Elderly care: Fastest growing job may be hardest to fill

April 30, 2012

From lacrossetribune.com: “Elderly care: Fastest growing job may be hardest to fill” — Wisconsin’s population is growing older, and in the coming years there may be nobody to take care of us.

It’s what Pat Killeen calls a “perfect storm” for the health care industry.

Killeen is the former head of the Gundersen Lutheran Health Plan and now serves as vice chairman of the Coulee Region Long-term Care Workforce Coalition, an organization that has tried to foster training programs and educate the public on long-term care issues.

He’s worried because the fastest-growing occupations in Wisconsin — jobs taking care of the elderly and disabled — are the hardest to fill.

There’s no question that the nation is getting older. Life expectancy continues to rise, the oldest baby boomers are already entering their 60s, and younger people aren’t having as many babies as they used to.

That means by 2035, nearly one in four Wisconsin residents will be 65 or older — more in some rural counties — according to projections from state demographers.

People living longer are more likely to need care for chronic health conditions, which doesn’t just mean more visits to the doctor, but also help with daily tasks like bathing, dressing and housework.

But those same people moving into old age are also leaving the workforce.

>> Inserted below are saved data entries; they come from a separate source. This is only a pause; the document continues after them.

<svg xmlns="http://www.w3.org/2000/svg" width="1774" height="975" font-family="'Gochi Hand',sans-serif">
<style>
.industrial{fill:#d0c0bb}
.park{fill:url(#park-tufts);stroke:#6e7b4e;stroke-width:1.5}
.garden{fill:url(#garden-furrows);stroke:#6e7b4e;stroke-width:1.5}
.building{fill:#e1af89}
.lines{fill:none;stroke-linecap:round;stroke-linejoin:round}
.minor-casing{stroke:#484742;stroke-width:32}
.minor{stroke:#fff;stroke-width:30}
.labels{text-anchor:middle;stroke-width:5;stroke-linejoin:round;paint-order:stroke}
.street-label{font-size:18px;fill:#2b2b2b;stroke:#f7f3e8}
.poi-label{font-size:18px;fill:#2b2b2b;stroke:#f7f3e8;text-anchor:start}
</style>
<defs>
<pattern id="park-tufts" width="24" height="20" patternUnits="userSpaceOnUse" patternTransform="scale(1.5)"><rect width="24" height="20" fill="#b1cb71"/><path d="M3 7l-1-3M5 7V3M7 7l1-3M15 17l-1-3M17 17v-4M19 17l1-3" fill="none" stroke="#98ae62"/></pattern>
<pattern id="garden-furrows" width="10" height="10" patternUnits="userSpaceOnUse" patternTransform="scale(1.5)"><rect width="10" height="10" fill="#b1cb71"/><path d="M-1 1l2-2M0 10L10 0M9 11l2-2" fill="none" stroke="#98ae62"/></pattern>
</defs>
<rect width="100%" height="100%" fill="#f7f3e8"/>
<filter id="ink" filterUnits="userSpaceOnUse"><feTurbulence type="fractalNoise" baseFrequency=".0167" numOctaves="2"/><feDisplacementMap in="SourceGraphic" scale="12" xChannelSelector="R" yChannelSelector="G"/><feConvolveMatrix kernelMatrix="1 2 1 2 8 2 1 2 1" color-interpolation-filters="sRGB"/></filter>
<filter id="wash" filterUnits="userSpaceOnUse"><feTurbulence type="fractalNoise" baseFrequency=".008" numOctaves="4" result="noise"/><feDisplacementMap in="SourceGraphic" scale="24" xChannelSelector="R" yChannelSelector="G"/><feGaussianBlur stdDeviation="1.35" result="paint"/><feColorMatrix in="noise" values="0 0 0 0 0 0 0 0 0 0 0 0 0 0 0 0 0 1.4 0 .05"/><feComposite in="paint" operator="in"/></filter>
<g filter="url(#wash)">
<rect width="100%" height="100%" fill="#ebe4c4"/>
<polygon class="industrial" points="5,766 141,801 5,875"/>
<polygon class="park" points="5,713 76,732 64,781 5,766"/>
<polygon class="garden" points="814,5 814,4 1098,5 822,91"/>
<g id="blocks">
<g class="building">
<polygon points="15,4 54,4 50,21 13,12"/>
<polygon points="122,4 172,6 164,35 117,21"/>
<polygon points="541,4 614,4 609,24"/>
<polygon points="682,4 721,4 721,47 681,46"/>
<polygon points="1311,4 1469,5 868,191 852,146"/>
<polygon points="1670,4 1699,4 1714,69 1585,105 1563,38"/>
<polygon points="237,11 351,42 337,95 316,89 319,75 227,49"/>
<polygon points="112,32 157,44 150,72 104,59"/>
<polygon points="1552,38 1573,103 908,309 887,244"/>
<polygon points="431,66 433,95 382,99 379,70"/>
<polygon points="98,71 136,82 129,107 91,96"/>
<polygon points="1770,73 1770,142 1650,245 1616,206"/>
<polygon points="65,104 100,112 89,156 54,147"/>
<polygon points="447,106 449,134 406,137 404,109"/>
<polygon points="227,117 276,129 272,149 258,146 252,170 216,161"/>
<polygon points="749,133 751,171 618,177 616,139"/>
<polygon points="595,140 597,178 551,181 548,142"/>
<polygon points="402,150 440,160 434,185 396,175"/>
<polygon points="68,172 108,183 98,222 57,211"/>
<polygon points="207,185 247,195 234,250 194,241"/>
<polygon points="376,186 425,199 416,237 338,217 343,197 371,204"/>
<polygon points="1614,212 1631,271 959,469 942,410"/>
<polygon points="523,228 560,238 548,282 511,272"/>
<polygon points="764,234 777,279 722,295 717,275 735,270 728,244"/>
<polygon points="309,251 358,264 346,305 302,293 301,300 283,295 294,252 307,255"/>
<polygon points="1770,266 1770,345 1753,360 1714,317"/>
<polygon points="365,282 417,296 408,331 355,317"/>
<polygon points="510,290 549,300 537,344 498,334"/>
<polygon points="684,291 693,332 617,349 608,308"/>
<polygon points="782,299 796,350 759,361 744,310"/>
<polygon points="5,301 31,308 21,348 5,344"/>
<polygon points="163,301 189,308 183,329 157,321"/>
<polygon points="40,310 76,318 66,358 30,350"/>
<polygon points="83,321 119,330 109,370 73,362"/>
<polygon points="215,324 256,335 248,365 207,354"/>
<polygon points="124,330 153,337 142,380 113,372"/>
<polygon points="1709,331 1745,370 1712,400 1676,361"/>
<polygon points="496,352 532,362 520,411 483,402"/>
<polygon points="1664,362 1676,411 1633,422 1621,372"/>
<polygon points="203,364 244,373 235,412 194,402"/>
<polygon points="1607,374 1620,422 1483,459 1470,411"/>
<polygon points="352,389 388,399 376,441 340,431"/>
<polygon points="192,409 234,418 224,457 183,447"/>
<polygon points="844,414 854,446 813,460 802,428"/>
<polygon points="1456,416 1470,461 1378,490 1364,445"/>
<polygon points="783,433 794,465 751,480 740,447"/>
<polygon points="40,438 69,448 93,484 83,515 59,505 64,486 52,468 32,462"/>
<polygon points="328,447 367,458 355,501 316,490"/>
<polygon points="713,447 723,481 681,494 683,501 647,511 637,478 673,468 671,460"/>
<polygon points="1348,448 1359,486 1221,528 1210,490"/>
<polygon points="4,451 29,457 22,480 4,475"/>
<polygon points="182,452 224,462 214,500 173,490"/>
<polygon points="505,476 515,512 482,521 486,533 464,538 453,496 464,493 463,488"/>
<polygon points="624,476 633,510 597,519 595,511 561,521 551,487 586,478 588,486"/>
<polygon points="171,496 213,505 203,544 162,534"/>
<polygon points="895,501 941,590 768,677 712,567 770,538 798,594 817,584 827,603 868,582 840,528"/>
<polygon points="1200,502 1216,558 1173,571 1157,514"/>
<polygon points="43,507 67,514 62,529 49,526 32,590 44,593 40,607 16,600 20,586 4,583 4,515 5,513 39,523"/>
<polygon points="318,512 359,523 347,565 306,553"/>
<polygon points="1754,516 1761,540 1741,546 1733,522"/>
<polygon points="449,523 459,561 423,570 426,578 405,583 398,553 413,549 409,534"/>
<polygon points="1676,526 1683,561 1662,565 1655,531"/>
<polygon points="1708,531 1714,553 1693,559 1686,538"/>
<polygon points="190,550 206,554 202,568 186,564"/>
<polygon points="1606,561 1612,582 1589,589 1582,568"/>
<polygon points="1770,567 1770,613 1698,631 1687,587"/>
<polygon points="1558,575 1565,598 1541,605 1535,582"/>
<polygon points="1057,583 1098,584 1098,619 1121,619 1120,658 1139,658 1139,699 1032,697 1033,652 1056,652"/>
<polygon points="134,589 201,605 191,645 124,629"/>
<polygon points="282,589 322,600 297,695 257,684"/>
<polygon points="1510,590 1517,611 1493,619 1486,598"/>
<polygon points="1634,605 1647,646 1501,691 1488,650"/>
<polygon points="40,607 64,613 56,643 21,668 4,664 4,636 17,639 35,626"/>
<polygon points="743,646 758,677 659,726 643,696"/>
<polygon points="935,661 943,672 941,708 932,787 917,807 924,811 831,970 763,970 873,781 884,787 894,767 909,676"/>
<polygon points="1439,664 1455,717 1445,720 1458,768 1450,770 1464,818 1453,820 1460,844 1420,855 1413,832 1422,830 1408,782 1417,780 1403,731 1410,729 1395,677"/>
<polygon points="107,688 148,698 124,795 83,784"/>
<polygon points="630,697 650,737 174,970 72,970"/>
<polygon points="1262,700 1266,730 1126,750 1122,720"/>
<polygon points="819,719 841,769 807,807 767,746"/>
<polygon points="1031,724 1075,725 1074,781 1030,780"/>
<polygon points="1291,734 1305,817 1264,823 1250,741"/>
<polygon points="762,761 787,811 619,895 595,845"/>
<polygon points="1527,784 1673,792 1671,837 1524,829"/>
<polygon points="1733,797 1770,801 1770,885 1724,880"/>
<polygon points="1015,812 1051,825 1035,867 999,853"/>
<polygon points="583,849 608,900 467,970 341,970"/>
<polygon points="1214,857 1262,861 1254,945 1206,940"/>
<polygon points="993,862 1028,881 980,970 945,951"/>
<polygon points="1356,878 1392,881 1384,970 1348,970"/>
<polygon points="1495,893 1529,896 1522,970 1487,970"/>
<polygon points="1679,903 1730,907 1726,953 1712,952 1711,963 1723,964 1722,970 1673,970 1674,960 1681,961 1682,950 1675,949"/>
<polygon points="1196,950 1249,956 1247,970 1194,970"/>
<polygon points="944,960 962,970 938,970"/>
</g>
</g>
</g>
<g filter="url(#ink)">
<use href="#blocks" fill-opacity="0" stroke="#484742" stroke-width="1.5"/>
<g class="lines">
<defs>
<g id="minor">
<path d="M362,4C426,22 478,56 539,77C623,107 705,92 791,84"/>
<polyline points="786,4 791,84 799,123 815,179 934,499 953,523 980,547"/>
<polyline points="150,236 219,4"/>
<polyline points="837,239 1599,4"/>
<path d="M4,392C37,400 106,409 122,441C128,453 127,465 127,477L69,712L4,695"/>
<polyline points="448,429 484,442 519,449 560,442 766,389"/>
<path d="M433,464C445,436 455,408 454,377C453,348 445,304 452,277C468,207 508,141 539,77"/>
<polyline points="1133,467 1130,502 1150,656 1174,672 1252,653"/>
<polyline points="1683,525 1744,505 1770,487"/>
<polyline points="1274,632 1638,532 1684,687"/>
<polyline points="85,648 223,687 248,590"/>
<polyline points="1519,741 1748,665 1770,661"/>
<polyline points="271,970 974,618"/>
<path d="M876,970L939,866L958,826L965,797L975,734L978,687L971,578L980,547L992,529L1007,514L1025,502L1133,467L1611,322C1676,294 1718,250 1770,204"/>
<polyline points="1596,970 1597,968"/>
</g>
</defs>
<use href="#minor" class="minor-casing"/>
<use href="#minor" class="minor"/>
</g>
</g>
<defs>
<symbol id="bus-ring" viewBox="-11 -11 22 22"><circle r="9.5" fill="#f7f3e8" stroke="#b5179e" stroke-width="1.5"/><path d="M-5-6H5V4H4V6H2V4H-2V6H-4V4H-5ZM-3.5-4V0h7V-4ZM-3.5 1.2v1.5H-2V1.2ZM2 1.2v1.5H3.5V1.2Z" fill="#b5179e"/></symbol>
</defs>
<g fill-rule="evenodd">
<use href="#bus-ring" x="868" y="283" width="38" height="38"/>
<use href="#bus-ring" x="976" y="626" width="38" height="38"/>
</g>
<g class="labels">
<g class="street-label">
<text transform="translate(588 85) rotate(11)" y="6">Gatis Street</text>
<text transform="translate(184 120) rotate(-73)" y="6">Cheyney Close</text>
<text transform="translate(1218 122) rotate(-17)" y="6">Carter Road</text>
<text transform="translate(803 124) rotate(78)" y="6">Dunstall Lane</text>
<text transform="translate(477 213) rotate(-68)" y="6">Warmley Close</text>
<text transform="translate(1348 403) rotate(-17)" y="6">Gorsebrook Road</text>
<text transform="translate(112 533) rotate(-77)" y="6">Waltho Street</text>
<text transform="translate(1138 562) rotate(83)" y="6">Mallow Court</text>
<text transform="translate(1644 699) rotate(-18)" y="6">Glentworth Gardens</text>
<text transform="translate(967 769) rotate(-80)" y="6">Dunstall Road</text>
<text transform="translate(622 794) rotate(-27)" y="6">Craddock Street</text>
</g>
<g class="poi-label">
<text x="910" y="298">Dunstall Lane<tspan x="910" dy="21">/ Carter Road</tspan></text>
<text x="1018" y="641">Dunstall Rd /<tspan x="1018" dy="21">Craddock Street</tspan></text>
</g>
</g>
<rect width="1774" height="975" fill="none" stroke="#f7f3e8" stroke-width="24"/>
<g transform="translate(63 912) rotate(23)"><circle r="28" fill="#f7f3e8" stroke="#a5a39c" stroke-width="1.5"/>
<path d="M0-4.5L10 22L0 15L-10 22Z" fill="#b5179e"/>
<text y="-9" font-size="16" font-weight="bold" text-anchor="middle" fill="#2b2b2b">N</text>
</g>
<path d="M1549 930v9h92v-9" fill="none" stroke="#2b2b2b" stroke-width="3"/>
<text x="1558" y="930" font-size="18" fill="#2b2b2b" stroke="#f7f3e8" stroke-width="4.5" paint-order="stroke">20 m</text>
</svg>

Though the majority of people who receive long-term care rely on unpaid help — usually from family or friends — direct care workers, such as home health aides and personal care attendants, are the state’s largest occupational group and some of the fastest growing occupations.

They account for about a third of Wisconsin’s health care workforce and are responsible for about three-quarters of all paid hands-on care, according to a report by the Paraprofessional Health-care Institute.

But long-term care providers say they can’t fill job openings.

An economist will tell you there’s no such thing as a worker shortage. It’s just that the jobs don’t pay enough.

That’s the case at Independent Living Resources, one of several providers serving disabled people in the La Crosse area, which struggles to fill openings for home and personal care workers.

“People don’t get paid well for the type of work they’re doing, and it’s hard work,” said executive director Kathie Knoble-Iverson. “Everything from cleaning floors to cleaning the person.”

The average home health aide in La Crosse earned about $11 an hour last year, according to data from the Department of Workforce Development. A personal care worker made about $9.

At Independent Living Resources, some personal care workers are nursing students getting experience in the field; many are older women supplementing their Social Security benefits.

So why not offer better pay? Because Medicaid, the primary funding source for long-term care, reimburses for personal care services at $16.08 an hour, which providers say doesn’t cover their costs. Rates were last increased in 2008 — by 1.5 percent.

“If we could get a decent raise I’d pass it directly on to our employees,” Knoble-Iverson said.

‘Not a pretty picture’

With funding from a three-year federal grant, Western Technical College is rolling out new programs to recruit students to the health care field.

Beginning this spring, students can enroll in a 40-hour personal care worker training program for about $112 that will provide graduates with a certificate to allow them to start work, and — the college hopes — provide a stepping stone to a career in nursing.

“We want to get people employed and give them a taste of the health care profession,” said Sandra Schultz, coordinator of the Bridges2Healthcare program. “Perhaps they would move onto another field on down the road. It’s all about building new skills.”

But the training requirement is a disincentive for new workers considering an entry-level job.

“You can go work at Best Buy for $10 an hour,” said T.J. Brooks, chairman of the economics department at the University of Wisconsin-La Crosse, where he teaches a course on the economics of health care. “And they start paying from day one.”

Even with a labor surplus, Brooks said many unemployed workers will wait for the economy to improve to land higher-paying jobs.

“It’s not a pretty picture,” said Jerry Hanoski, chairman of the long-term care coalition. “What do you do when you need a service and it’s not there?”